Saved entries:
——

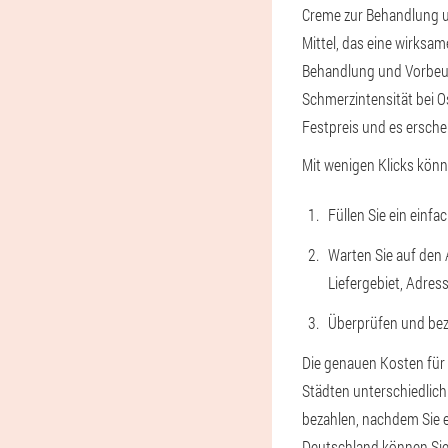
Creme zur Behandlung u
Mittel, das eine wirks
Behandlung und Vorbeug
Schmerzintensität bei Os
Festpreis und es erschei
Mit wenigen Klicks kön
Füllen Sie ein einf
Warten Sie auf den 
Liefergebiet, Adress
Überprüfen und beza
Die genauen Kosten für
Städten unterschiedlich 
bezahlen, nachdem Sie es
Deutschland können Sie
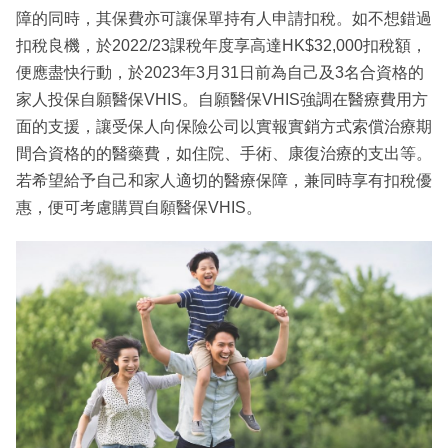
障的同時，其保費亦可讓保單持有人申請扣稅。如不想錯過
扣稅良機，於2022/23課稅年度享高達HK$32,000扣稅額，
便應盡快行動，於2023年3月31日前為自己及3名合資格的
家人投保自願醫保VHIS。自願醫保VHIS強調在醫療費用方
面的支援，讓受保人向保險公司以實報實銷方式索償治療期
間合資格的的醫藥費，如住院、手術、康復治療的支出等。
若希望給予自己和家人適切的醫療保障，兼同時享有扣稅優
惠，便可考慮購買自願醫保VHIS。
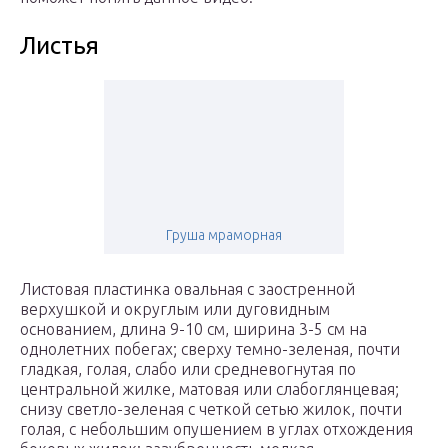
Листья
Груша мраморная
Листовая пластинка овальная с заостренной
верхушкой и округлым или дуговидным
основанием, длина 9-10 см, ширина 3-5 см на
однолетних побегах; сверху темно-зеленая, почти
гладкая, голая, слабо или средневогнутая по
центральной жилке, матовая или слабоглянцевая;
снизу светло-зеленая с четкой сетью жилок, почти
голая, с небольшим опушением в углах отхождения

——

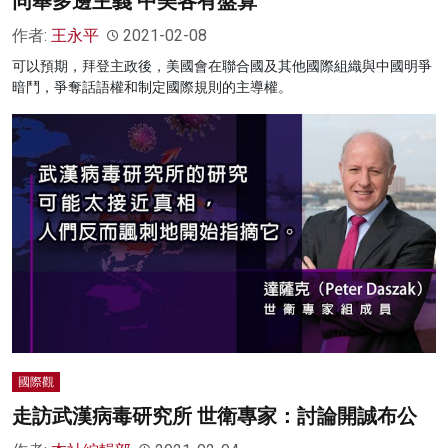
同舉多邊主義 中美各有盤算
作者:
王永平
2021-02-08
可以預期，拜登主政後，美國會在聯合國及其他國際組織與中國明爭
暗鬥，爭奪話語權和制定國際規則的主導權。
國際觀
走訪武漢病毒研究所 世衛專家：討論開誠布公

——

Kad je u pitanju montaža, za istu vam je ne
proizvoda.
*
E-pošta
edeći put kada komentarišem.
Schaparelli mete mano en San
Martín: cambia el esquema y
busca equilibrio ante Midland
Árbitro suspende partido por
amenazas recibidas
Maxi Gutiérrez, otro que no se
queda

——

Assignment »
Copy out, word for word, the stretch of the records from the line containing "Creme zur Behandlung u" through the line containing "惠，便可考慮購買自願醫保VHIS。", both lines included. Leave the pictures out of your answer.

Task response »
Creme zur Behandlung u
Mittel, das eine wirks
Behandlung und Vorbeug
Schmerzintensität bei Os
Festpreis und es erschei
Mit wenigen Klicks kön
Füllen Sie ein einf
Warten Sie auf den 
Liefergebiet, Adress
Überprüfen und beza
Die genauen Kosten für
Städten unterschiedlich 
bezahlen, nachdem Sie es
Deutschland können Sie
障的同時，其保費亦可讓保單持有人申請扣稅。如不想錯過
扣稅良機，於2022/23課稅年度享高達HK$32,000扣稅額，
便應盡快行動，於2023年3月31日前為自己及3名合資格的
家人投保自願醫保VHIS。自願醫保VHIS強調在醫療費用方
面的支援，讓受保人向保險公司以實報實銷方式索償治療期
間合資格的的醫藥費，如住院、手術、康復治療的支出等。
若希望給予自己和家人適切的醫療保障，兼同時享有扣稅優
惠，便可考慮購買自願醫保VHIS。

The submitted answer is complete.